On the Singular Values of Generalized Toeplitz Matrices

Abstract.

For a bounded function σ defined on \( [0, 1]\times \mathbb{T} \), let \( \{s^{(n)}_{k}\}^{n+1}_{k=1} \) be the set of singular values of the (n + 1) x (n + 1) matrix whose (j, k)-entries are equal to

$$ \frac{1}{2\pi}\int^{2\pi}_{0} \sigma(\frac{k}{n},e^{i\theta})e^{-i(j-k)\theta}d\theta,\qquad j,k = 0, 1,...,n. $$

These matrices can be thought of as variable-coefficient Toeplitz matrices or generalized Toeplitz matrices.

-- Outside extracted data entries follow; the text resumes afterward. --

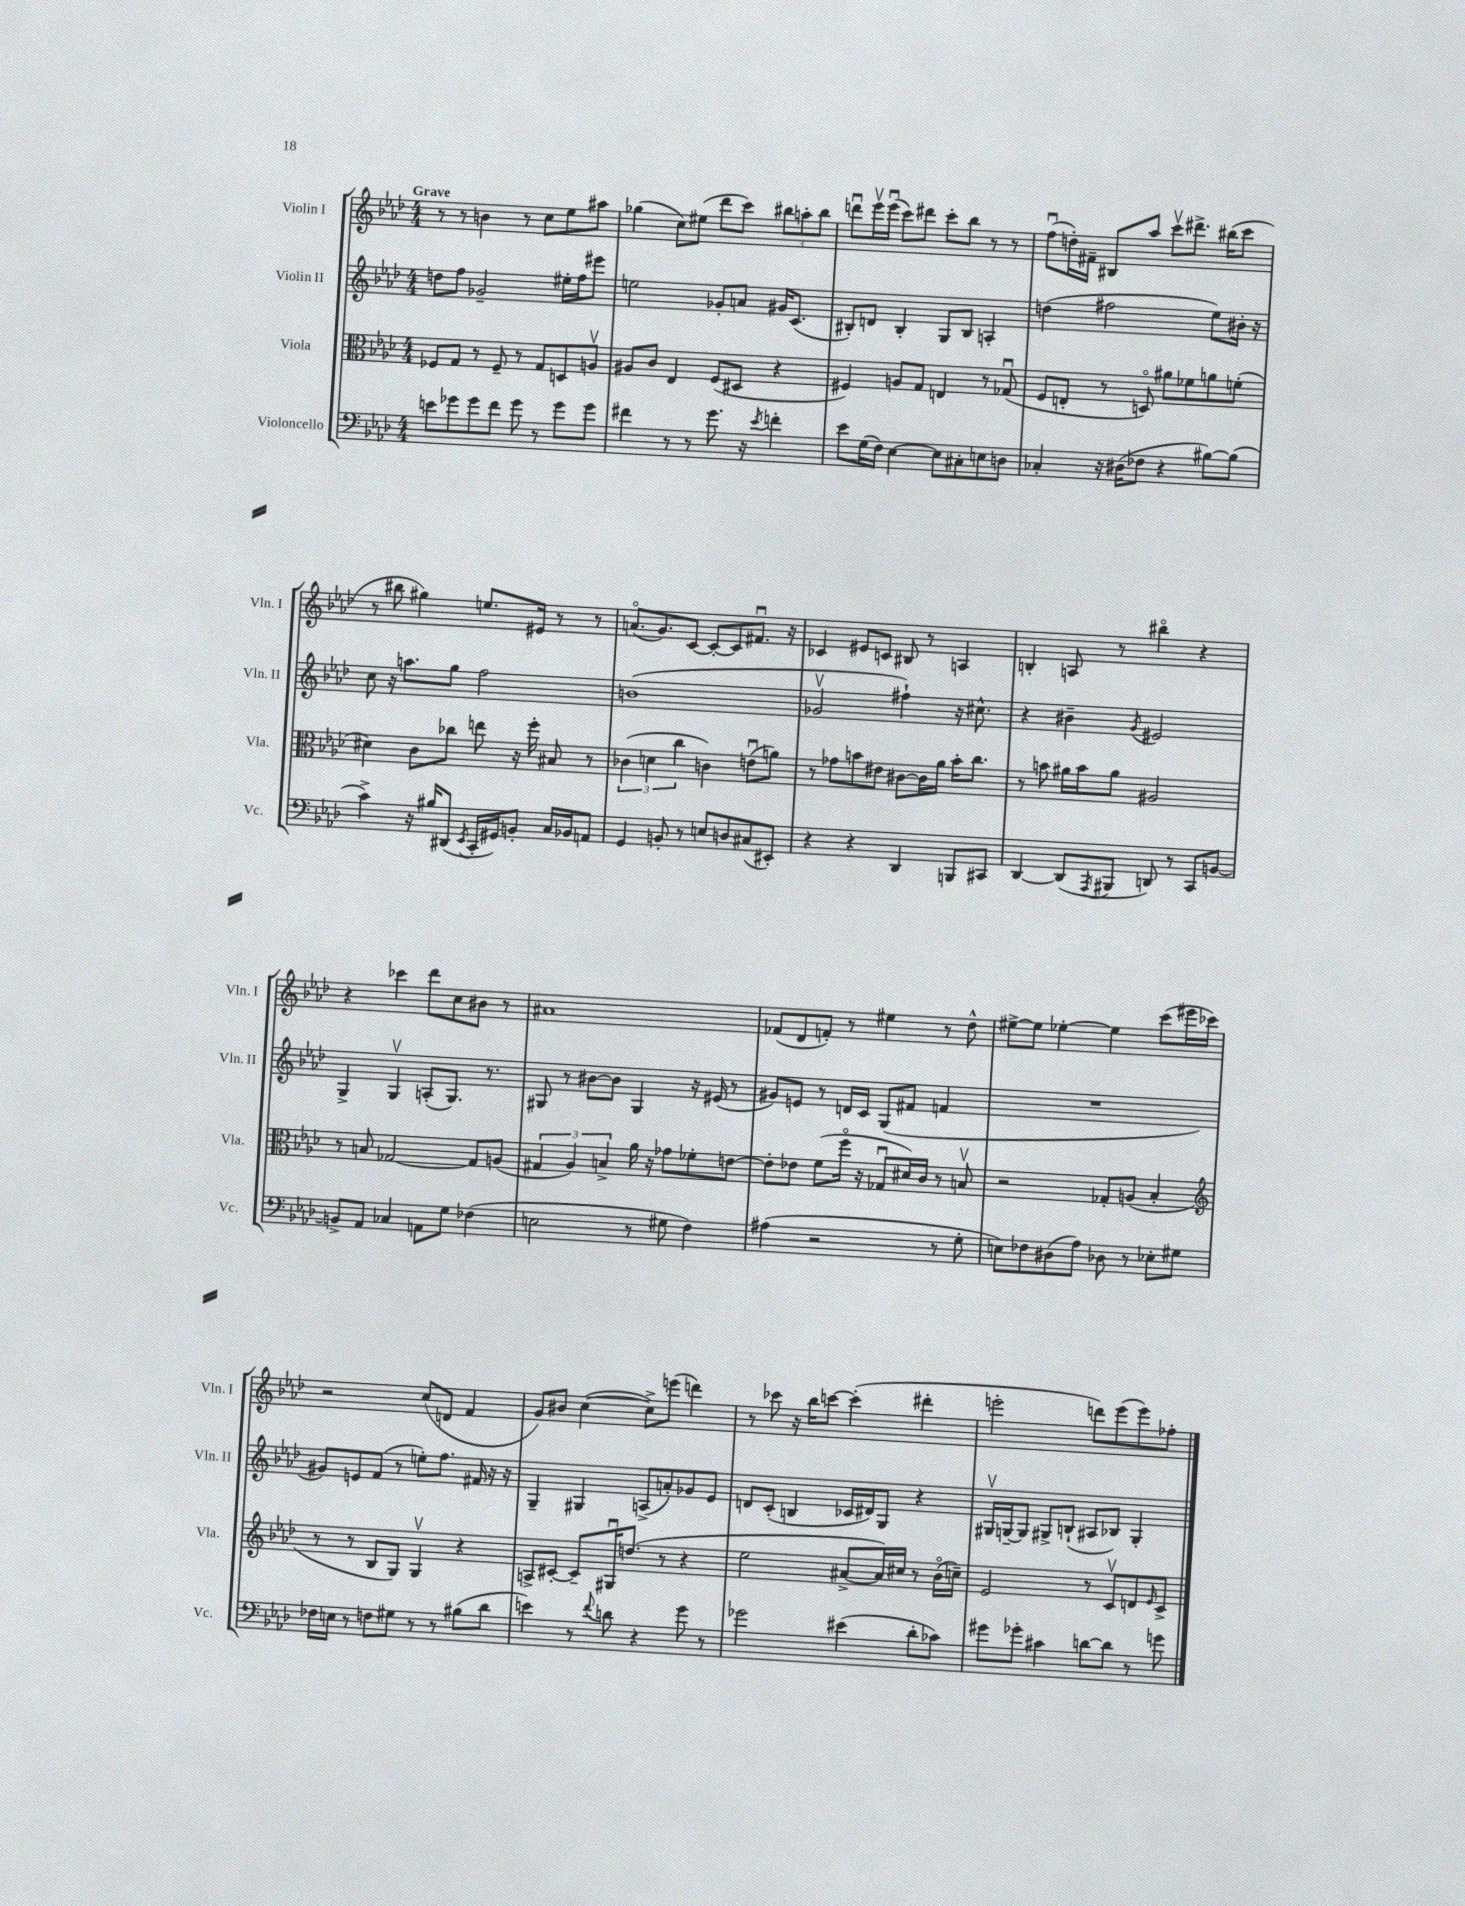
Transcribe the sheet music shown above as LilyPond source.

<<
\new StaffGroup <<
\new Staff = "s0" \with { instrumentName = "Violin I" shortInstrumentName = "Vln. I" } {
    \clef treble \key aes \major \numericTimeSignature \time 4/4 \tempo "Grave"
    r8 r8 b'4 r8 c''8 ees''8 ais''8 |
    ges''4( c''8) eis''8( des'''8 c'''8) \tuplet 3/2 { bis''8 a''8-. bis''8 } |
    d'''8\downbow ees'''16\upbow ees'''16\downbow( c'''8) dis'''8 c'''8-. bes''8 r8 r8 |
    f''8\downbow( d''16-.) fis'16-- bis8 aes''8 c'''8\upbow dis'''8.-> bis''16( c'''8 |
    r8 bis''8 gis''4) e''8. eis'16 r8 r8 |
    a'8.\flageolet( g'8.) c'8~ c'8~-. c'8 fis'8.\downbow r16 |
    ces'4 eis'8 c'8 bis8 r8 a4 |
    b4-. a8 r8 bis''4\flageolet r4 |
    r4 ces'''4 des'''8 c''8 bis'8 r8 |
    ais'1 |
    fes'8( des'8 f'8-.) r8 eis''4 r8 des''8-^ |
    eis''8~-> eis''8 ees''4~-. ees''4 c'''8( eis'''16 ces'''16) |
    r2 c''8( d'8 f'4 |
    g'8) bis'8 c''4~( c''8->) e'''8( d'''4) |
    r8 ces'''8 r16 bes''16 c'''8~ c'''4-.( dis'''4-. |
    e'''2-. d'''8) e'''8( e'''8) fes''8-. \bar "|." |
}
\new Staff = "s1" \with { instrumentName = "Violin II" shortInstrumentName = "Vln. II" } {
    \clef treble \key aes \major \numericTimeSignature \time 4/4
    d''8 f''8 ges'2-- eis''16-. f''16 eis'''8 |
    e''2 ges'8-. a'8 gis'16 c'8.( |
    bis8-.) d'8 bis4-. g8 bis8 a4-. |
    d''4( fis''2 ees''8) bis'16-. r16 |
    c''8 r16 a''8. g''8 f''2 |
    b'1( |
    ges'2\upbow fis''4-!) r16 cis''8.-^ |
    r4 bis'4-- \acciaccatura { g'8 } eis'2 |
    g4-> g4\upbow a8-.( g8.) r8. |
    gis8 r8 bis'8~ bis'8 gis4 r16 eis'16( r8 |
    gis'8) e'8 r8 d'16 c'16 g8( fis'8 f'4 |
    R1 |
    gis'8) e'8 f'8( r8 e''8-.) f''8. fis'16 r16 r16 |
    g4-- gis4 a8->( a'8-.) ges'8 ees'8 |
    d'8 c'8-.( b4 ces'16 dis'16) g8 r4 |
    gis16\upbow g16~-- g8 gis8-> b8-!( ais8 bes8) gis4-. \bar "|." |
}
\new Staff = "s2" \with { instrumentName = "Viola" shortInstrumentName = "Vla." } {
    \clef alto \key aes \major \numericTimeSignature \time 4/4
    fes8 g8 r8 fes8-- r8 g8 d8 a8\upbow |
    ais8 c'8 ees4 f8( dis8 r4 |
    fis4) a8 g8 e4 r8 ges8\downbow( |
    f8 e8-. r8 d8\flageolet) ais'8 fes'8 a'8 f'8-.( |
    dis'4) c'8 ces''8 e''8 r16 f''16-. bis8 r8 |
    \tuplet 3/2 { ces'4( d'4 c''4 } c'4) e'8\downbow( a'8) |
    r8 ges'8 b'8 eis'8 cis'8~ cis'16 aes'16 b'16-. c''8. |
    r8 b'8 ais'16 b'16 ais'8 ais2 |
    r8 b8 ges2~ ges8 a8( |
    \tuplet 3/2 { gis4 aes4) b4-> } aes'16 r16 ges'8 fes'8-. e'8~ |
    e'8-. ees'8 f'8( f''16\flageolet r16 ges8\downbow dis'16) c'16 r8 b8\upbow |
    r2 ges8-. a8( bes4-. |
    \clef treble r8 r8 bes8 g8) g4\upbow r4 |
    a8-> cis'8~-. cis'8-- gis16\downbow d''8.( r8 r4 |
    ees''2 ais'8~-> ais'16) cis''16 r8 bes'16\flageolet( c''16--) |
    ees'2 r8 c'8\upbow d'8 \grace { ees'16 } c'8-> \bar "|." |
}
\new Staff = "s3" \with { instrumentName = "Violoncello" shortInstrumentName = "Vc." } {
    \clef bass \key aes \major \numericTimeSignature \time 4/4
    e'8 ges'8 ges'8 f'8 ges'8 r8 ges'8 ges'8 |
    fis'4 r8 r8 g'8. r16 \acciaccatura { ees'8 } f'4-. |
    ees'8 g16( f16) ees4~ ees8 cis8-. e8 d8 |
    ces4-. r16 dis16( fes8 r4 bis8~) bis8( |
    c'4->) r16 bis16 dis,8( \acciaccatura { ees,8 } c,16-. gis,16) b,8-. c16 bes,16 a,8 |
    g,4 b,8-. r8 e8 d8 cis8( eis,8-.) |
    r4 r4 des,4 b,,8 cis,8 |
    des,4~ des,8( \acciaccatura { aes,,8 } bis,,8 d,8) r8 c,8 b,8~ |
    b,8-> aes,8 ces4 a,8 g8 fes4( |
    e2 r8 gis8 f4) |
    ais4( r2 r8 g8-. |
    e8) fes8 dis8( aes8) des8 r8 ees8-. gis8 |
    fes16 e16 r8 f8 gis8 r8 r8 bis8( des'8 |
    e'4) r8 \appoggiatura { f'8 } d'8 r4 g'8 r8 |
    ges'2 eis'4( des'8-. ces'8) |
    gis'8 ges'8-. cis'4 d'8~ d'8 r8 g'8 \bar "|." |
}
>>
>>
\layout { \context { \Score \remove "Bar_number_engraver" } }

Matrices of the above form can be also thought of as the discrete analogue of pseudodifferential operators. Under a certain smoothness assumption on the function σ, we prove that

$$ \sum_{k=1}^{n+1} f(s^{2}_{k})\quad = \quad c_{1}\cdot (n+1) + c_{2} + o(1)\qquad as \enskip n \rightarrow \infty, $$

where the constant c ₁ and a part of c ₂ are shown to have explicit integral representations. The other part of c ₂ turns out to have a resemblance to the Toeplitz case. This asymptotic formula can be viewed as a generalization of the classical theory on singular values of Toeplitz matrices.